**What you will do**
Beginning with the first line below, output every record verbatim and leave out the images.

**Given data**
****
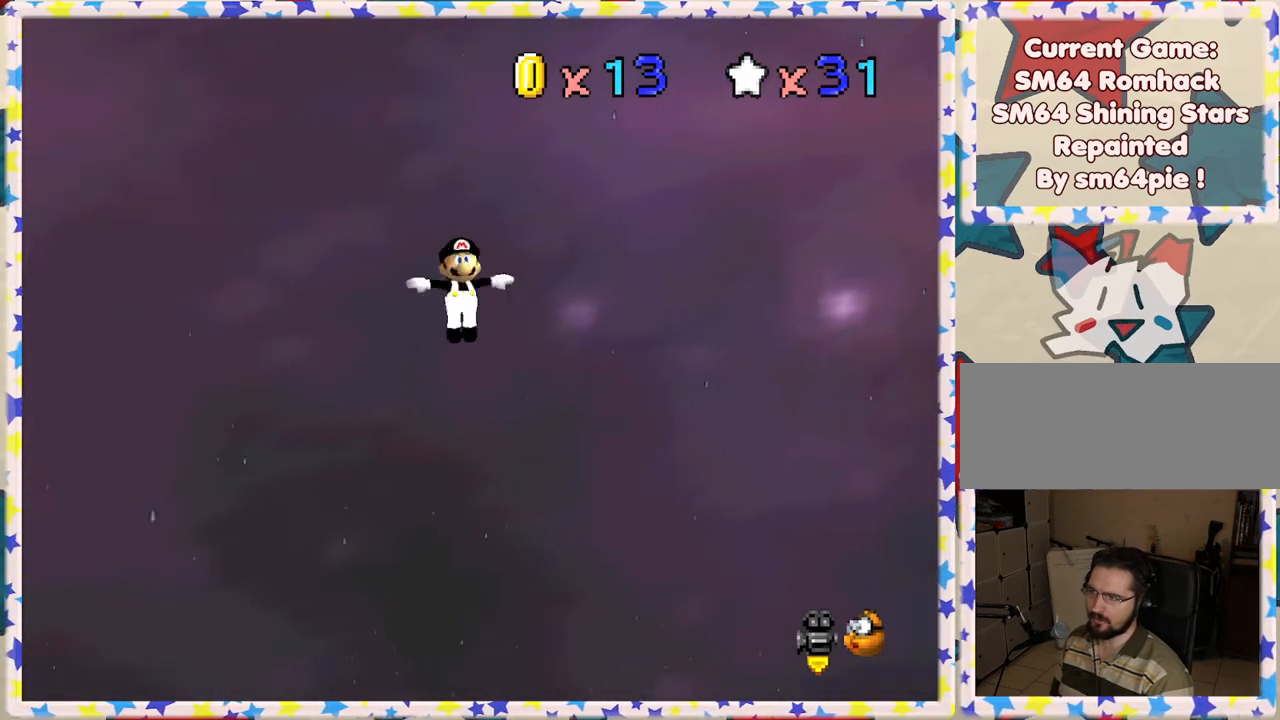
{"buttons": ["C_RIGHT"], "left_stick": "right", "events": [[200, "C_RIGHT", "down"], [350, "C_RIGHT", "up"], [500, "C_RIGHT", "down"]]}
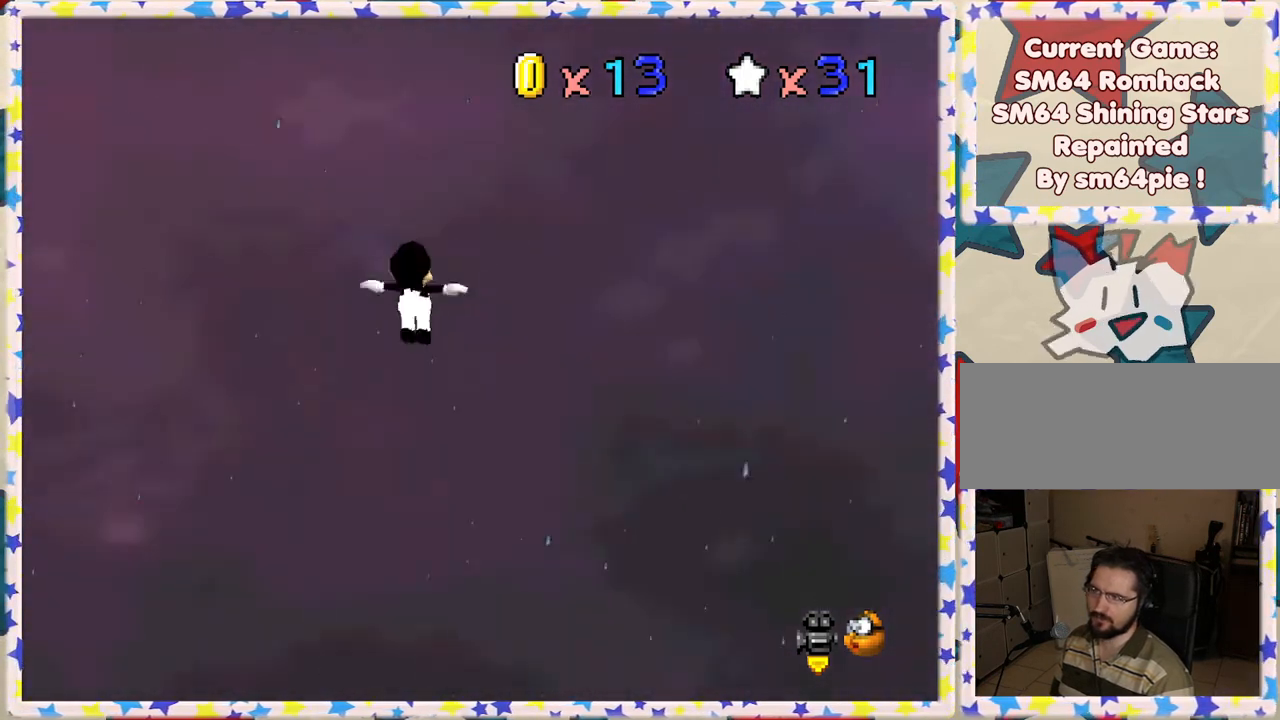
{"buttons": [], "left_stick": "right", "events": [[133, "C_RIGHT", "up"], [233, "C_RIGHT", "down"], [317, "C_RIGHT", "up"]]}
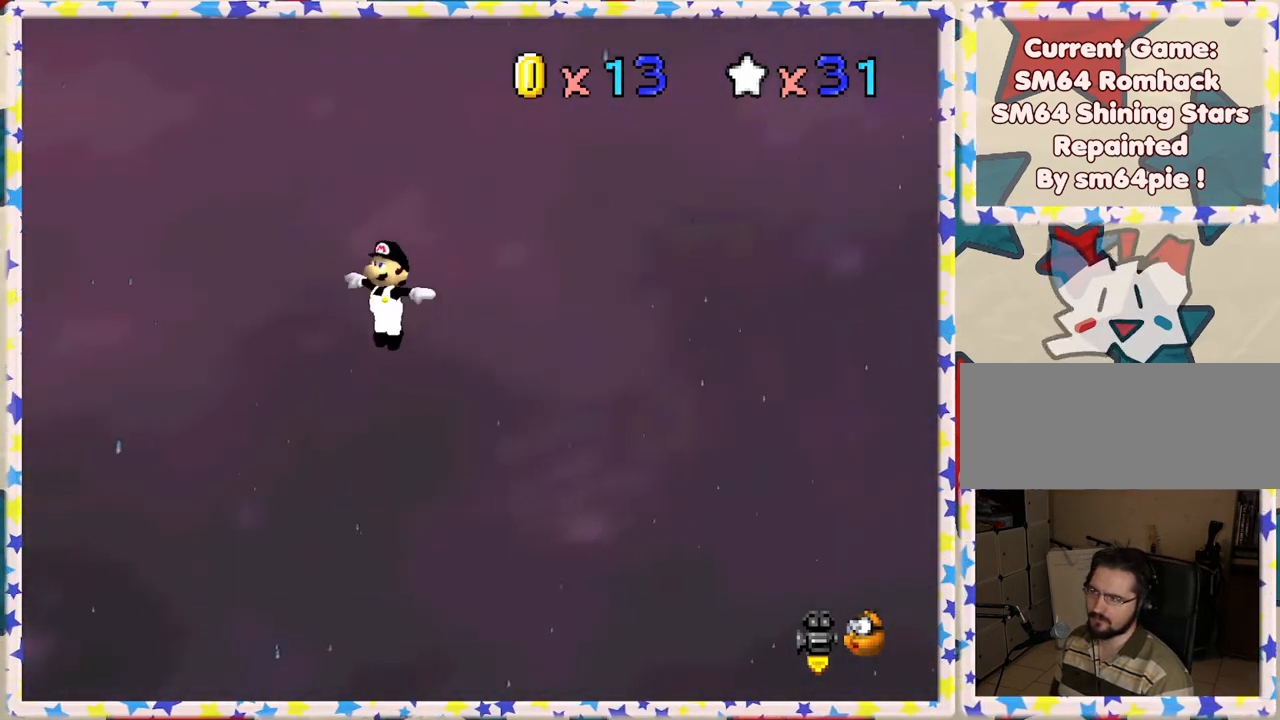
{"buttons": [], "left_stick": "left", "events": [[50, "left_stick", "down-right"], [367, "left_stick", "left"]]}
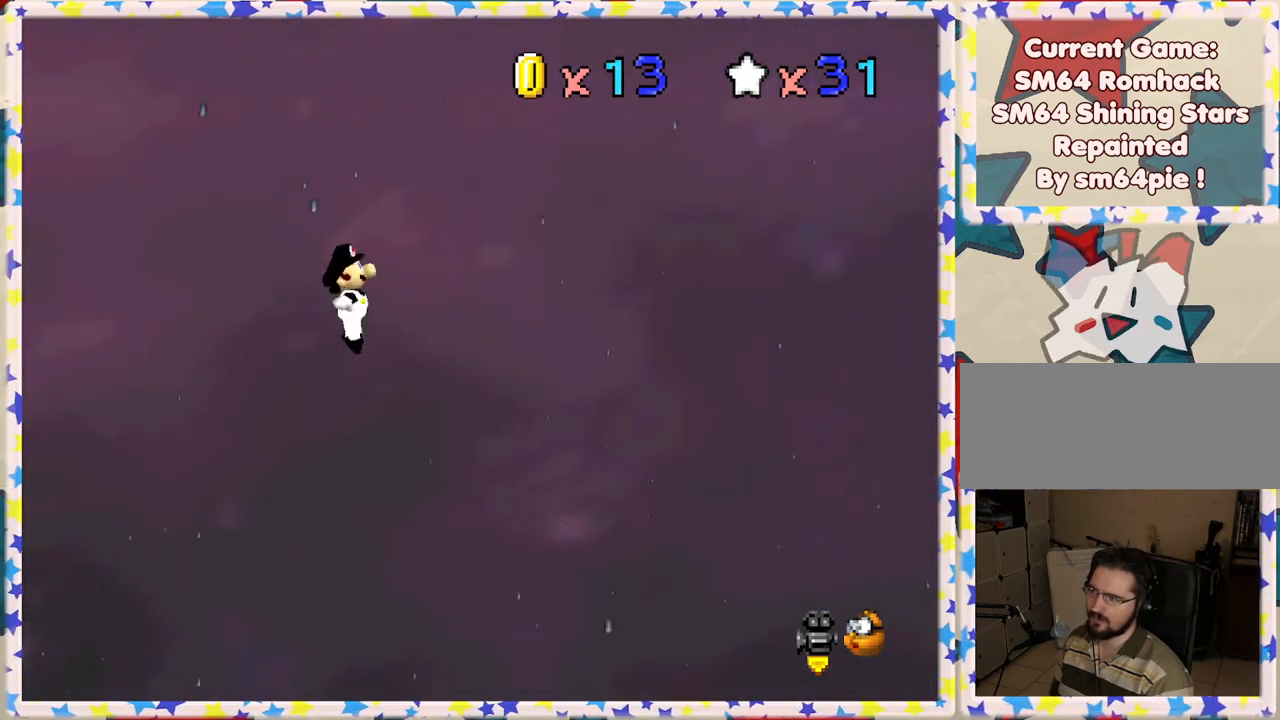
{"buttons": [], "left_stick": "left", "events": [[83, "Z", "down"], [250, "Z", "up"]]}
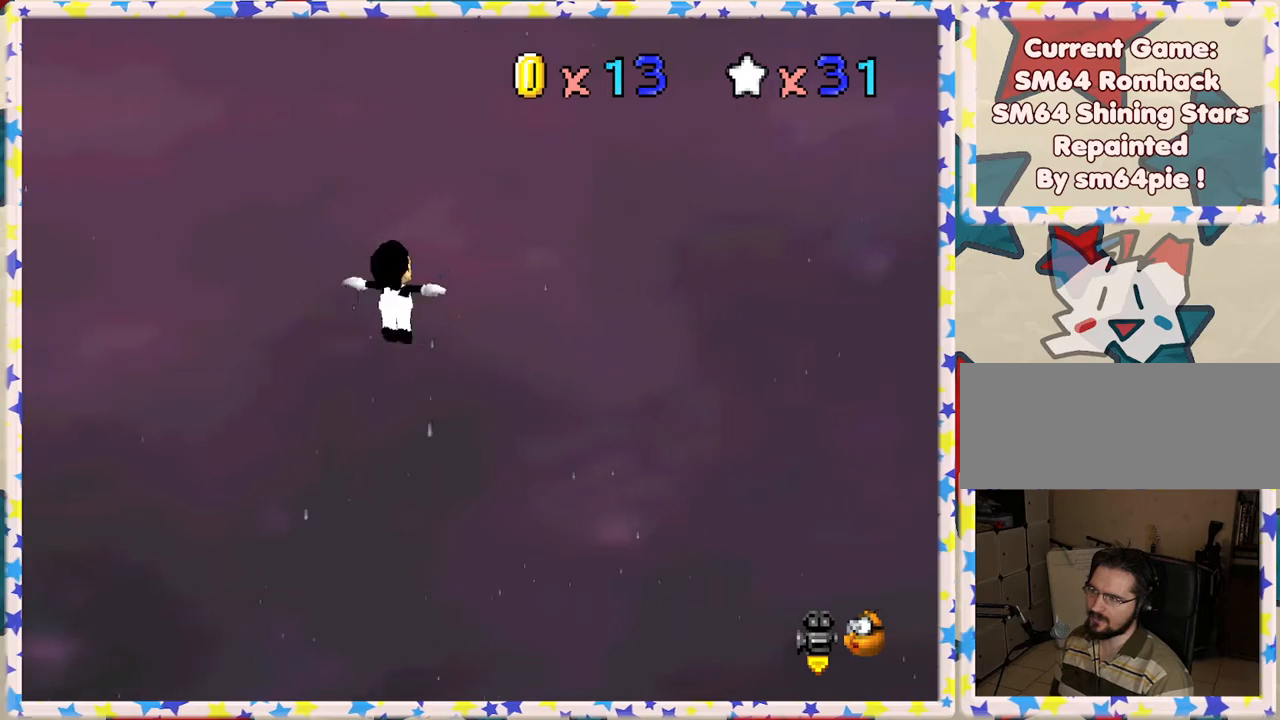
{"buttons": ["R1"], "left_stick": "left", "events": [[300, "R1", "down"]]}
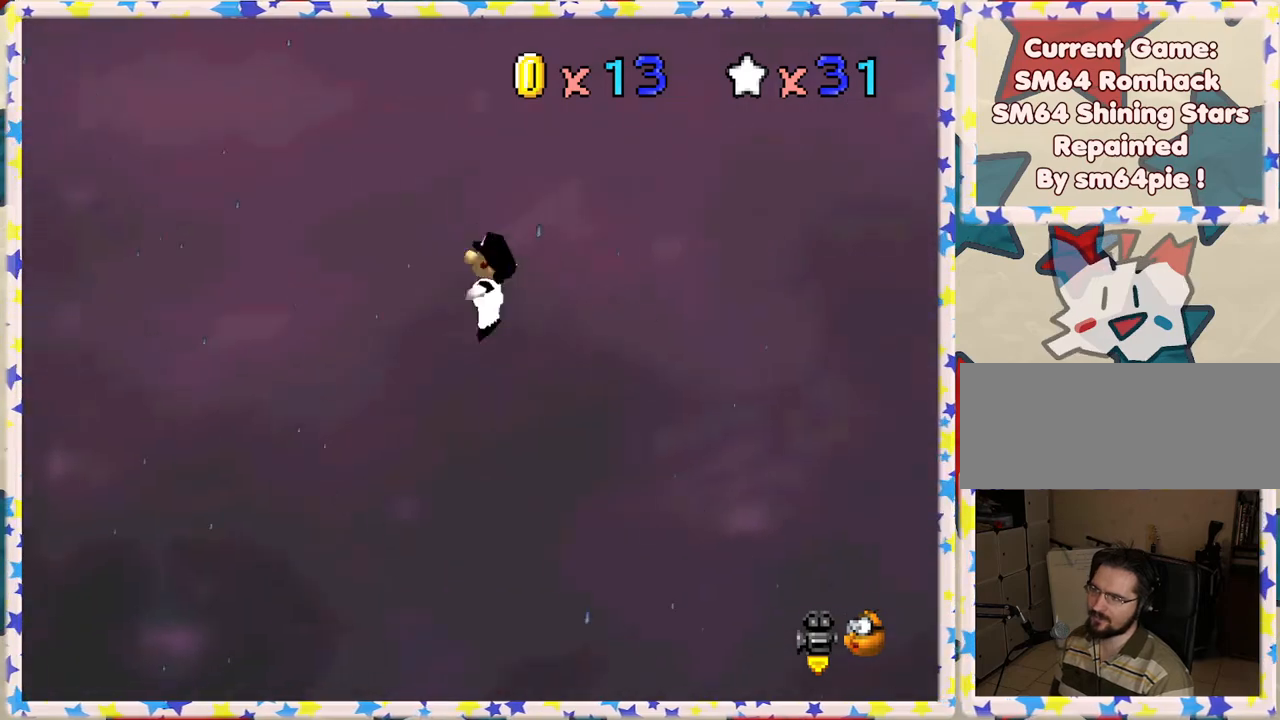
{"buttons": [], "left_stick": "left", "events": [[133, "R1", "up"]]}
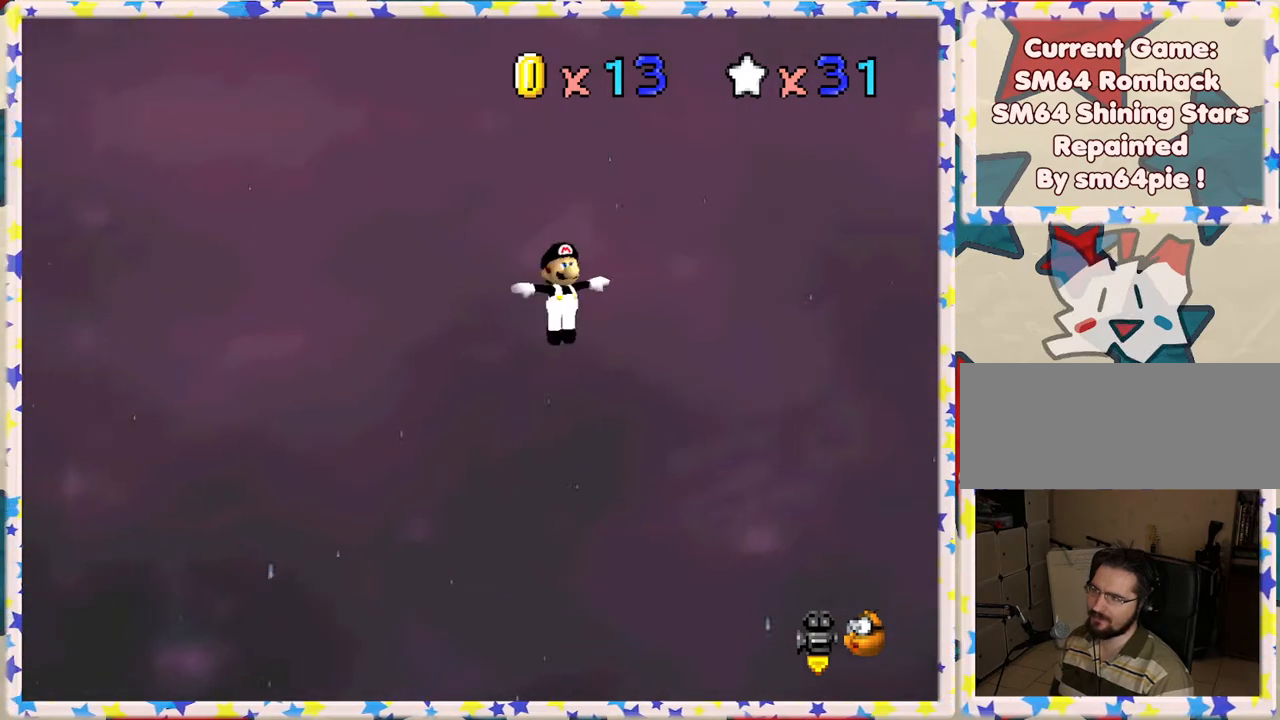
{"buttons": [], "left_stick": "left", "events": [[167, "R1", "down"], [333, "R1", "up"]]}
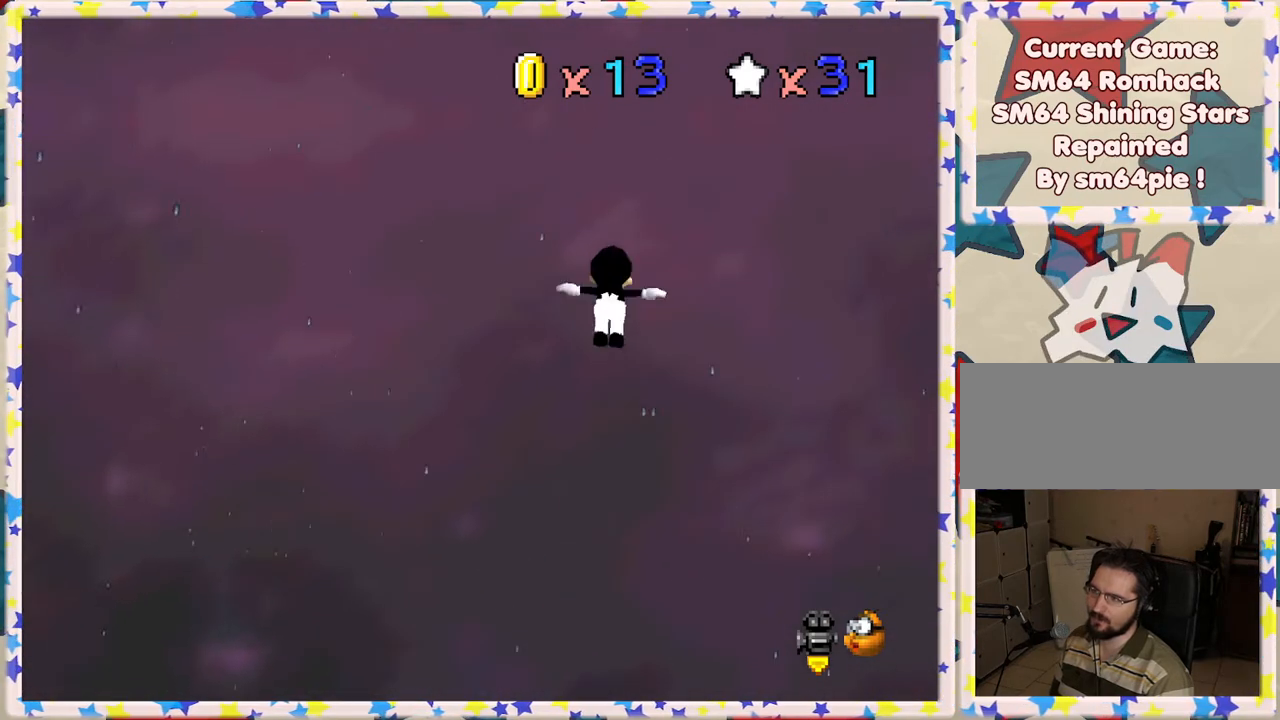
{"buttons": [], "left_stick": "down-left", "events": [[100, "R1", "down"], [283, "R1", "up"], [367, "left_stick", "down-left"]]}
****
**Expected output**
{"buttons": ["C_RIGHT"], "left_stick": "right", "events": [[200, "C_RIGHT", "down"], [350, "C_RIGHT", "up"], [500, "C_RIGHT", "down"]]}
{"buttons": [], "left_stick": "right", "events": [[133, "C_RIGHT", "up"], [233, "C_RIGHT", "down"], [317, "C_RIGHT", "up"]]}
{"buttons": [], "left_stick": "left", "events": [[50, "left_stick", "down-right"], [367, "left_stick", "left"]]}
{"buttons": [], "left_stick": "left", "events": [[83, "Z", "down"], [250, "Z", "up"]]}
{"buttons": ["R1"], "left_stick": "left", "events": [[300, "R1", "down"]]}
{"buttons": [], "left_stick": "left", "events": [[133, "R1", "up"]]}
{"buttons": [], "left_stick": "left", "events": [[167, "R1", "down"], [333, "R1", "up"]]}
{"buttons": [], "left_stick": "down-left", "events": [[100, "R1", "down"], [283, "R1", "up"], [367, "left_stick", "down-left"]]}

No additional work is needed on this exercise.